──────── RECORD EXTRACTS ────────
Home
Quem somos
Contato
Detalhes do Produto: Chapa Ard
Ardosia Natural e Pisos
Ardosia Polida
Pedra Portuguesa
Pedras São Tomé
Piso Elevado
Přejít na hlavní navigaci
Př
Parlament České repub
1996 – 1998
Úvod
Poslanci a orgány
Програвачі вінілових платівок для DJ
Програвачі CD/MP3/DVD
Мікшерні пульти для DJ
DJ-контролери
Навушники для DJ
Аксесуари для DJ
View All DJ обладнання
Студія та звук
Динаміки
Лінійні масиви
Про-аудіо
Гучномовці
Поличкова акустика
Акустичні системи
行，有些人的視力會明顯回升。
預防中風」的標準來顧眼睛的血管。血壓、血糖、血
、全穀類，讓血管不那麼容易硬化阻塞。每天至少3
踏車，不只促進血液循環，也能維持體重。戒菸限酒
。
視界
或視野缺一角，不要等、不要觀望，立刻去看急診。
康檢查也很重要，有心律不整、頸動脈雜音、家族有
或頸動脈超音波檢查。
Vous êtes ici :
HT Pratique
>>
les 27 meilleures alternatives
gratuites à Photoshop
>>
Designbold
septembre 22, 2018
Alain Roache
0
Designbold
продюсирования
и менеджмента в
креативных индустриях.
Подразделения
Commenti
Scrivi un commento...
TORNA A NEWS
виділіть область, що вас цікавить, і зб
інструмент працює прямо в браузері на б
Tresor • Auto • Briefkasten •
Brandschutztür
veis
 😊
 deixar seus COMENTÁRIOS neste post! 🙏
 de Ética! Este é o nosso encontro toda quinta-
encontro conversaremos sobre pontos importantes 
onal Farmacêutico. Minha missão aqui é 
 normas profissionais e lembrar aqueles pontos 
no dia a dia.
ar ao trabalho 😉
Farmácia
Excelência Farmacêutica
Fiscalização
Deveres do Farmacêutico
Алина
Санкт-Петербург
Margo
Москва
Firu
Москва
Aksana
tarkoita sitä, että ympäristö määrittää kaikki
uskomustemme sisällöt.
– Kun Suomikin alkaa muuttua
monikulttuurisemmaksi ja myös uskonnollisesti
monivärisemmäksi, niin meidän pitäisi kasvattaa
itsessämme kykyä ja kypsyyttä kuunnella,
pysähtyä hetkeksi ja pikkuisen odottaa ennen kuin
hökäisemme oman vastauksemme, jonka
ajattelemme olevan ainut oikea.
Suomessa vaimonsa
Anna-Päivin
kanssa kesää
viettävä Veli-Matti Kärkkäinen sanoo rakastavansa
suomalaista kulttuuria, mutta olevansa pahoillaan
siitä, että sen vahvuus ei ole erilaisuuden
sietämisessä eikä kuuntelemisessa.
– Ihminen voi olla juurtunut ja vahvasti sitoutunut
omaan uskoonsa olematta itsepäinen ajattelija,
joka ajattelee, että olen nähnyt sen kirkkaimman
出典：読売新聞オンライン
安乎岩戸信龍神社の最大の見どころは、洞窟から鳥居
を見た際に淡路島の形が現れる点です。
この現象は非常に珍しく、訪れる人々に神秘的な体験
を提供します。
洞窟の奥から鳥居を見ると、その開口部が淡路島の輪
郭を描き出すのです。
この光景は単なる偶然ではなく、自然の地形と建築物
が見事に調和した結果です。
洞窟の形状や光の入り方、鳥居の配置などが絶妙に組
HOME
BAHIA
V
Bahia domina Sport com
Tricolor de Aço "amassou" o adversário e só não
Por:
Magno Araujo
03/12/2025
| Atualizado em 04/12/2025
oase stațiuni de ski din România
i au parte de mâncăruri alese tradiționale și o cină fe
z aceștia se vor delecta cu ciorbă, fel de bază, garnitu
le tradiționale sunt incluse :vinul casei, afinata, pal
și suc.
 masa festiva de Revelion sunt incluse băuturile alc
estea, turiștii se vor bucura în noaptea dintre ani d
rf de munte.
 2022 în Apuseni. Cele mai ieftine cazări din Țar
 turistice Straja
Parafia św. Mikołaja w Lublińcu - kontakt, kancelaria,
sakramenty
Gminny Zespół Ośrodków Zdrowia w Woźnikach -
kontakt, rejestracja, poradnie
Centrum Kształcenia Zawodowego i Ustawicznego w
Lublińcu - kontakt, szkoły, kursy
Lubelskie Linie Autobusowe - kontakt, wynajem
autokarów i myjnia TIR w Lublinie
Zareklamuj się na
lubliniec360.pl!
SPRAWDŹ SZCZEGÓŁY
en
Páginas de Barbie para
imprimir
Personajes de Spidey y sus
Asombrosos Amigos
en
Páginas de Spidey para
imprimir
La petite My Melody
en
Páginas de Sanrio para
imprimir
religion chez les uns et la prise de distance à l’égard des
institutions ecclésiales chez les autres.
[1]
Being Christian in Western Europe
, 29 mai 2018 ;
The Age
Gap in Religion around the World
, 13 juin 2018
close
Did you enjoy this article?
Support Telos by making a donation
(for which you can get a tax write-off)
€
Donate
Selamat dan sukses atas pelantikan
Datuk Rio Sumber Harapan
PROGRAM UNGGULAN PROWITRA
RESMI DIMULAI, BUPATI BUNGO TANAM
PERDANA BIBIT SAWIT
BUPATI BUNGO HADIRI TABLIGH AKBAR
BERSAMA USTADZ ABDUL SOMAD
────────
• [WHAT YOU ARE ASKED TO DO]
Swap every "Ardosia Polida" in these lines for "Ardosia Escovada" and repeat the lines with nothing else altered.

• [WORKED SOLUTION]
Home
Quem somos
Contato
Detalhes do Produto: Chapa Ard
Ardosia Natural e Pisos
Ardosia Escovada
Pedra Portuguesa
Pedras São Tomé
Piso Elevado
Přejít na hlavní navigaci
Př
Parlament České repub
1996 – 1998
Úvod
Poslanci a orgány
Програвачі вінілових платівок для DJ
Програвачі CD/MP3/DVD
Мікшерні пульти для DJ
DJ-контролери
Навушники для DJ
Аксесуари для DJ
View All DJ обладнання
Студія та звук
Динаміки
Лінійні масиви
Про-аудіо
Гучномовці
Поличкова акустика
Акустичні системи
行，有些人的視力會明顯回升。
預防中風」的標準來顧眼睛的血管。血壓、血糖、血
、全穀類，讓血管不那麼容易硬化阻塞。每天至少3
踏車，不只促進血液循環，也能維持體重。戒菸限酒
。
視界
或視野缺一角，不要等、不要觀望，立刻去看急診。
康檢查也很重要，有心律不整、頸動脈雜音、家族有
或頸動脈超音波檢查。
Vous êtes ici :
HT Pratique
>>
les 27 meilleures alternatives
gratuites à Photoshop
>>
Designbold
septembre 22, 2018
Alain Roache
0
Designbold
продюсирования
и менеджмента в
креативных индустриях.
Подразделения
Commenti
Scrivi un commento...
TORNA A NEWS
виділіть область, що вас цікавить, і зб
інструмент працює прямо в браузері на б
Tresor • Auto • Briefkasten •
Brandschutztür
veis
 😊
 deixar seus COMENTÁRIOS neste post! 🙏
 de Ética! Este é o nosso encontro toda quinta-
encontro conversaremos sobre pontos importantes 
onal Farmacêutico. Minha missão aqui é 
 normas profissionais e lembrar aqueles pontos 
no dia a dia.
ar ao trabalho 😉
Farmácia
Excelência Farmacêutica
Fiscalização
Deveres do Farmacêutico
Алина
Санкт-Петербург
Margo
Москва
Firu
Москва
Aksana
tarkoita sitä, että ympäristö määrittää kaikki
uskomustemme sisällöt.
– Kun Suomikin alkaa muuttua
monikulttuurisemmaksi ja myös uskonnollisesti
monivärisemmäksi, niin meidän pitäisi kasvattaa
itsessämme kykyä ja kypsyyttä kuunnella,
pysähtyä hetkeksi ja pikkuisen odottaa ennen kuin
hökäisemme oman vastauksemme, jonka
ajattelemme olevan ainut oikea.
Suomessa vaimonsa
Anna-Päivin
kanssa kesää
viettävä Veli-Matti Kärkkäinen sanoo rakastavansa
suomalaista kulttuuria, mutta olevansa pahoillaan
siitä, että sen vahvuus ei ole erilaisuuden
sietämisessä eikä kuuntelemisessa.
– Ihminen voi olla juurtunut ja vahvasti sitoutunut
omaan uskoonsa olematta itsepäinen ajattelija,
joka ajattelee, että olen nähnyt sen kirkkaimman
出典：読売新聞オンライン
安乎岩戸信龍神社の最大の見どころは、洞窟から鳥居
を見た際に淡路島の形が現れる点です。
この現象は非常に珍しく、訪れる人々に神秘的な体験
を提供します。
洞窟の奥から鳥居を見ると、その開口部が淡路島の輪
郭を描き出すのです。
この光景は単なる偶然ではなく、自然の地形と建築物
が見事に調和した結果です。
洞窟の形状や光の入り方、鳥居の配置などが絶妙に組
HOME
BAHIA
V
Bahia domina Sport com
Tricolor de Aço "amassou" o adversário e só não
Por:
Magno Araujo
03/12/2025
| Atualizado em 04/12/2025
oase stațiuni de ski din România
i au parte de mâncăruri alese tradiționale și o cină fe
z aceștia se vor delecta cu ciorbă, fel de bază, garnitu
le tradiționale sunt incluse :vinul casei, afinata, pal
și suc.
 masa festiva de Revelion sunt incluse băuturile alc
estea, turiștii se vor bucura în noaptea dintre ani d
rf de munte.
 2022 în Apuseni. Cele mai ieftine cazări din Țar
 turistice Straja
Parafia św. Mikołaja w Lublińcu - kontakt, kancelaria,
sakramenty
Gminny Zespół Ośrodków Zdrowia w Woźnikach -
kontakt, rejestracja, poradnie
Centrum Kształcenia Zawodowego i Ustawicznego w
Lublińcu - kontakt, szkoły, kursy
Lubelskie Linie Autobusowe - kontakt, wynajem
autokarów i myjnia TIR w Lublinie
Zareklamuj się na
lubliniec360.pl!
SPRAWDŹ SZCZEGÓŁY
en
Páginas de Barbie para
imprimir
Personajes de Spidey y sus
Asombrosos Amigos
en
Páginas de Spidey para
imprimir
La petite My Melody
en
Páginas de Sanrio para
imprimir
religion chez les uns et la prise de distance à l’égard des
institutions ecclésiales chez les autres.
[1]
Being Christian in Western Europe
, 29 mai 2018 ;
The Age
Gap in Religion around the World
, 13 juin 2018
close
Did you enjoy this article?
Support Telos by making a donation
(for which you can get a tax write-off)
€
Donate
Selamat dan sukses atas pelantikan
Datuk Rio Sumber Harapan
PROGRAM UNGGULAN PROWITRA
RESMI DIMULAI, BUPATI BUNGO TANAM
PERDANA BIBIT SAWIT
BUPATI BUNGO HADIRI TABLIGH AKBAR
BERSAMA USTADZ ABDUL SOMAD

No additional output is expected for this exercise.